Naturally, we had to visit Ye Olde Trip To Jerusalem, allegedly the country’s oldest pub. I knew that the beer wasn’t going to be the best, but the building’s a real experience.
There were one or two other pubs, but I didn’t take pictures.
One minor negative was the £25 dog surcharge at the hotel, the highest of the three hotels accommodating the dog this year (£10 and £20 at the other two). So we made sure that the dog made the most of the facilities.
This morning, we collected the van front end. Fortunately, we managed to squeeze it in without resorting to the angle grinder I’d taken.
Yes, it has holes. But I love it. We’ll attempt to remove it from the van in the morning.
On arrival at our hotel in Liverpool, we found that the van would actually scrape into our usual long stay car park. While not actually a case of scraping, the height clearance was scarily slight.
Our luck changed when we were told by our pet friendly hotel that the establishment was no longer pet friendly. This was something of a surprise, since our reservation, which included the dog, had been accepted the previous week.
Fortunately, on walking into the Adelphi, we were told that dogs were welcome.
We celebrated with a drink in the Head of Steam, knowing that the chain allowed dogs.
There was, however, something of a loss of productivity in both this bar and the hotel, since staff took time out to play with the dog.
Talking of the dog, she felt the need to pose with landmarks.
We ate at Down the Hatch, a really good veggie/vegan cafe, which also – yes – welcomes dogs.
Followed by a good night’s sleep
(another micropub might have been involved too).

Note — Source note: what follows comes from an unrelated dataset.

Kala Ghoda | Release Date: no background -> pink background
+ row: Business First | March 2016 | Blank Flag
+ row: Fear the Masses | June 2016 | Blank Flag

The following morning, we breakfasted (the dog had eggs), then set off for Keswick. we stopped off at Lancaster to stretch our legs and take refreshments.
We stayed at Castlerigg, on a site close to where I’d stayed with my youngest child 21 years ago.
We were soon joined by another T2, a year younger than ours.
We only spent a couple of days in Keswick; we regretted not staying longer.
The dog seemed to have a good time.
Enjoying cake at the Theatre by the Lake.
She also discovered a gem of a micropub, the Crafty Baa.
It was also good to see that a once really terrible little bar had become an excellent veggie/vegan bar/restaurant/hotel.
Although the decor hadn’t changed in two decades (the other room was busy).
And, this morning, we returned home. in a roundabout sort of way.
Over the last couple of weeks, the van covered over 800 miles without a single problem. That was something of a surprise.